## TRY IT
In the listing beneath this line, copy exactly the lines starting with the one containing "5: (111, 150)" and going on through the one containing "41: (161, 171)".

## RECORDS FOR THE TASK

Segment Open

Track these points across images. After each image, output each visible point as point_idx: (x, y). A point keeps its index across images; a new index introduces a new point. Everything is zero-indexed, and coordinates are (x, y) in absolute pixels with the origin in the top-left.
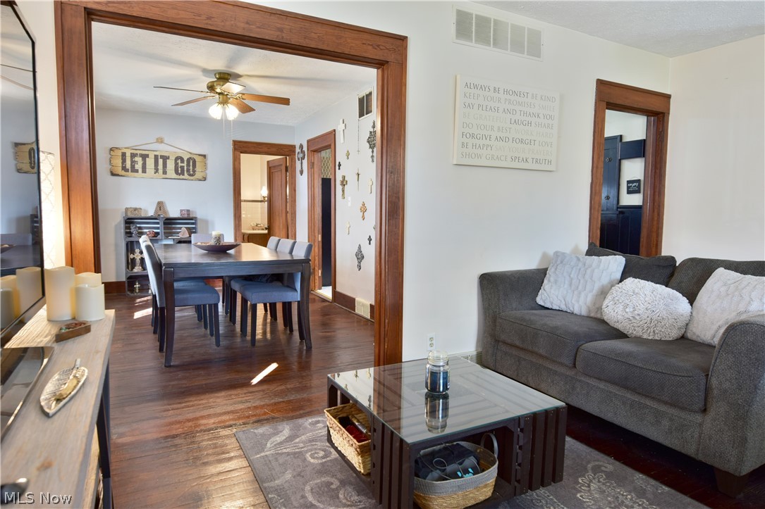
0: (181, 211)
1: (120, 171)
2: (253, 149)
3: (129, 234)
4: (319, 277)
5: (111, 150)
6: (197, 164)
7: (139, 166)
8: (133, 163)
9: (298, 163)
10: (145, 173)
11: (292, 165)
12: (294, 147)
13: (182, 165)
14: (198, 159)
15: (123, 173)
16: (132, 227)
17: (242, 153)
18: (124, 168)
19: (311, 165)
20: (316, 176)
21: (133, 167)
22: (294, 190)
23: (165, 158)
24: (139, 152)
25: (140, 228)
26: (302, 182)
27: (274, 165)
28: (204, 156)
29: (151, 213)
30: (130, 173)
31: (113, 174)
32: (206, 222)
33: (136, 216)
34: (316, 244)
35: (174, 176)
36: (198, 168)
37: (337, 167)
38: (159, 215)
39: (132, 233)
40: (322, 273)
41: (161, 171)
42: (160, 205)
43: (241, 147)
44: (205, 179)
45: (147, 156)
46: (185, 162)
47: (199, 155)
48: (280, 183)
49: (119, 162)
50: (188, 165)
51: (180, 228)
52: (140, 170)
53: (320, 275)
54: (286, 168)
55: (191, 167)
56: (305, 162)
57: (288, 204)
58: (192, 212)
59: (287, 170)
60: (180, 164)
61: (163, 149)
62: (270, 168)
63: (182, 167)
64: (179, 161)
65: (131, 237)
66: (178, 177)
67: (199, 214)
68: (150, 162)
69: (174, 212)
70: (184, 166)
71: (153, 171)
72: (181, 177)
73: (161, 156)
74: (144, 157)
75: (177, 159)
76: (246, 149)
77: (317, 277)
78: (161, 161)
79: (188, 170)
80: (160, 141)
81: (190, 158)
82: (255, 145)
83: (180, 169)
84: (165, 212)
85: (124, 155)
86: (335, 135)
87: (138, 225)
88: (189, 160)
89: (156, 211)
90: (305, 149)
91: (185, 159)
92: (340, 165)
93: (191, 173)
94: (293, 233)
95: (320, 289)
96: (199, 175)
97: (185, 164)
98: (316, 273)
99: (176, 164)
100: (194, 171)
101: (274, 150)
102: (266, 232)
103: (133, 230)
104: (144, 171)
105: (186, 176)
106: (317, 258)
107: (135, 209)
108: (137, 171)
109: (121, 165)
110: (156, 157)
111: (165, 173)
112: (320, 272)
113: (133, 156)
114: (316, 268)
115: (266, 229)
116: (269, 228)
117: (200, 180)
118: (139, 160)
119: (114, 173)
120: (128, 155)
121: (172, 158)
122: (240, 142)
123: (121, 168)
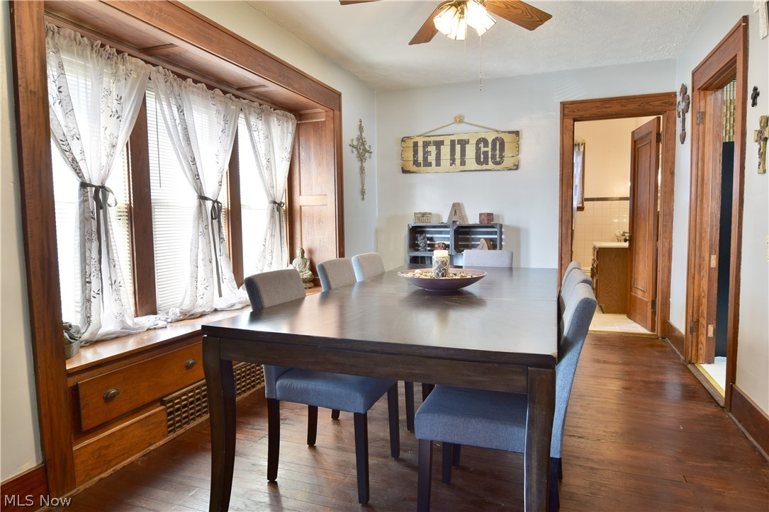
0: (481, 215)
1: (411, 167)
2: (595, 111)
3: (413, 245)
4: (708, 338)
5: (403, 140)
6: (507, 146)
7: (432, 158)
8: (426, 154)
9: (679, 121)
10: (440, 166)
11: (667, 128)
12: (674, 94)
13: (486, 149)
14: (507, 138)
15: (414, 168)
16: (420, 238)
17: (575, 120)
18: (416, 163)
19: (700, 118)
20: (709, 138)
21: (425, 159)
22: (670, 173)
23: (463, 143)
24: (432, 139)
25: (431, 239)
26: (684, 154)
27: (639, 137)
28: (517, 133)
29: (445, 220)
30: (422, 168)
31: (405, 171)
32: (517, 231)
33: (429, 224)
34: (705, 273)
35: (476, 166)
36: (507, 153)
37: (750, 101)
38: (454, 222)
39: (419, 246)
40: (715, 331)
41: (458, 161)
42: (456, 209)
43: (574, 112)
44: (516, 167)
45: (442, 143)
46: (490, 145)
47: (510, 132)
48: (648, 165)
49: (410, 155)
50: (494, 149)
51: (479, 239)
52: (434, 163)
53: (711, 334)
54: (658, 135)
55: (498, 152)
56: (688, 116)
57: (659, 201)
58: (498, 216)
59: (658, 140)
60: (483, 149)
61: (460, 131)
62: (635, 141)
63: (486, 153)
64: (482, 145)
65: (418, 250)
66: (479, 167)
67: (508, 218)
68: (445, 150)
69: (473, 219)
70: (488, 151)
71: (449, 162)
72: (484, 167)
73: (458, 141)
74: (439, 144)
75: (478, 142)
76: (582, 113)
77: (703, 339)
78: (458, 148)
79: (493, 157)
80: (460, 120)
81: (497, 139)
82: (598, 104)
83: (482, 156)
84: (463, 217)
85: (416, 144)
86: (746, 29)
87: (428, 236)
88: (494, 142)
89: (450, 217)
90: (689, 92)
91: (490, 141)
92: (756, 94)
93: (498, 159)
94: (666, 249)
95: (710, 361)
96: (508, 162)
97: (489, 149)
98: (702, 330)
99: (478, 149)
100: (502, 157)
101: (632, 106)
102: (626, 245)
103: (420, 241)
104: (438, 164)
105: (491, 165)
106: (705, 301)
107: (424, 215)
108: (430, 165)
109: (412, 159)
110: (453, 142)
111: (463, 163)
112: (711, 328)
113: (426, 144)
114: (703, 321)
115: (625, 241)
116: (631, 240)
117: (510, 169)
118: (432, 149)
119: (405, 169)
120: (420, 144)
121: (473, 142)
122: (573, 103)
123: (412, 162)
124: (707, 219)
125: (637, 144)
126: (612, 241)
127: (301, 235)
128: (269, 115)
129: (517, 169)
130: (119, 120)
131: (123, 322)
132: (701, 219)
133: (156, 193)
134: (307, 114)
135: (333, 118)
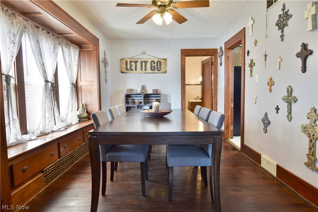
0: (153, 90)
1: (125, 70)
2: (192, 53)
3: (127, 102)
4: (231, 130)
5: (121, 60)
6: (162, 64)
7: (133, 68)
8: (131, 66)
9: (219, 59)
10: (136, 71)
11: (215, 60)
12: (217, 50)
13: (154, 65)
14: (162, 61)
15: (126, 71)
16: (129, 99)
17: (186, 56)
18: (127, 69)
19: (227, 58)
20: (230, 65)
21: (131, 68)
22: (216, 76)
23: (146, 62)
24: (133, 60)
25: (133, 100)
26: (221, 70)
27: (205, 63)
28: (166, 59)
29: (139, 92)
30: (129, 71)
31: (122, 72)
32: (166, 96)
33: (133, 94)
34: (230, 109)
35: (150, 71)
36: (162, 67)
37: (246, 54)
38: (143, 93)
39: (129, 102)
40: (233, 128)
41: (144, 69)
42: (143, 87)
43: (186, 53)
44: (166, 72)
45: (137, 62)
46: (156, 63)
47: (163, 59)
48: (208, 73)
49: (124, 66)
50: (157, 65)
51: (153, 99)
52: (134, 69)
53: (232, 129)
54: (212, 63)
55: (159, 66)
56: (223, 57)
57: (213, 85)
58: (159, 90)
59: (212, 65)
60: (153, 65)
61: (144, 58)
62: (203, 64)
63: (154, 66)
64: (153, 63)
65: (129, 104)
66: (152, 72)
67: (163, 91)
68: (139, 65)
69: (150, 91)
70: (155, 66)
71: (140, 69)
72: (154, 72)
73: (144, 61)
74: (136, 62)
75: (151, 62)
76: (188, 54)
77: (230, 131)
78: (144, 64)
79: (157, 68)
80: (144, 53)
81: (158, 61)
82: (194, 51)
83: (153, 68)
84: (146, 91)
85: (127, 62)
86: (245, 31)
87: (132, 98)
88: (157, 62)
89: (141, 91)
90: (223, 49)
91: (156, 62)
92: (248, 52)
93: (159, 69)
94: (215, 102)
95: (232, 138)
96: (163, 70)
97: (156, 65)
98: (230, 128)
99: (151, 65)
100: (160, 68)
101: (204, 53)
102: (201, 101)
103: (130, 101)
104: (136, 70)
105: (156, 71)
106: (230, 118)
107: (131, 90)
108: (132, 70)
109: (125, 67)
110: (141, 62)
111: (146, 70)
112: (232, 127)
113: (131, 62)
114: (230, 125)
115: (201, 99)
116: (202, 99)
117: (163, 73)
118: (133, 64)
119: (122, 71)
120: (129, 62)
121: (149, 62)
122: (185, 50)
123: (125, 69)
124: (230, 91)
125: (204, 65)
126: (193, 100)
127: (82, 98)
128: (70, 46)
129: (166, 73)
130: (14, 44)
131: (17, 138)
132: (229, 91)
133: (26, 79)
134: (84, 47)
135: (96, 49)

Segment Closed

## EXERCISE RESPONSE
5: (111, 150)
6: (197, 164)
7: (139, 166)
8: (133, 163)
9: (298, 163)
10: (145, 173)
11: (292, 165)
12: (294, 147)
13: (182, 165)
14: (198, 159)
15: (123, 173)
16: (132, 227)
17: (242, 153)
18: (124, 168)
19: (311, 165)
20: (316, 176)
21: (133, 167)
22: (294, 190)
23: (165, 158)
24: (139, 152)
25: (140, 228)
26: (302, 182)
27: (274, 165)
28: (204, 156)
29: (151, 213)
30: (130, 173)
31: (113, 174)
32: (206, 222)
33: (136, 216)
34: (316, 244)
35: (174, 176)
36: (198, 168)
37: (337, 167)
38: (159, 215)
39: (132, 233)
40: (322, 273)
41: (161, 171)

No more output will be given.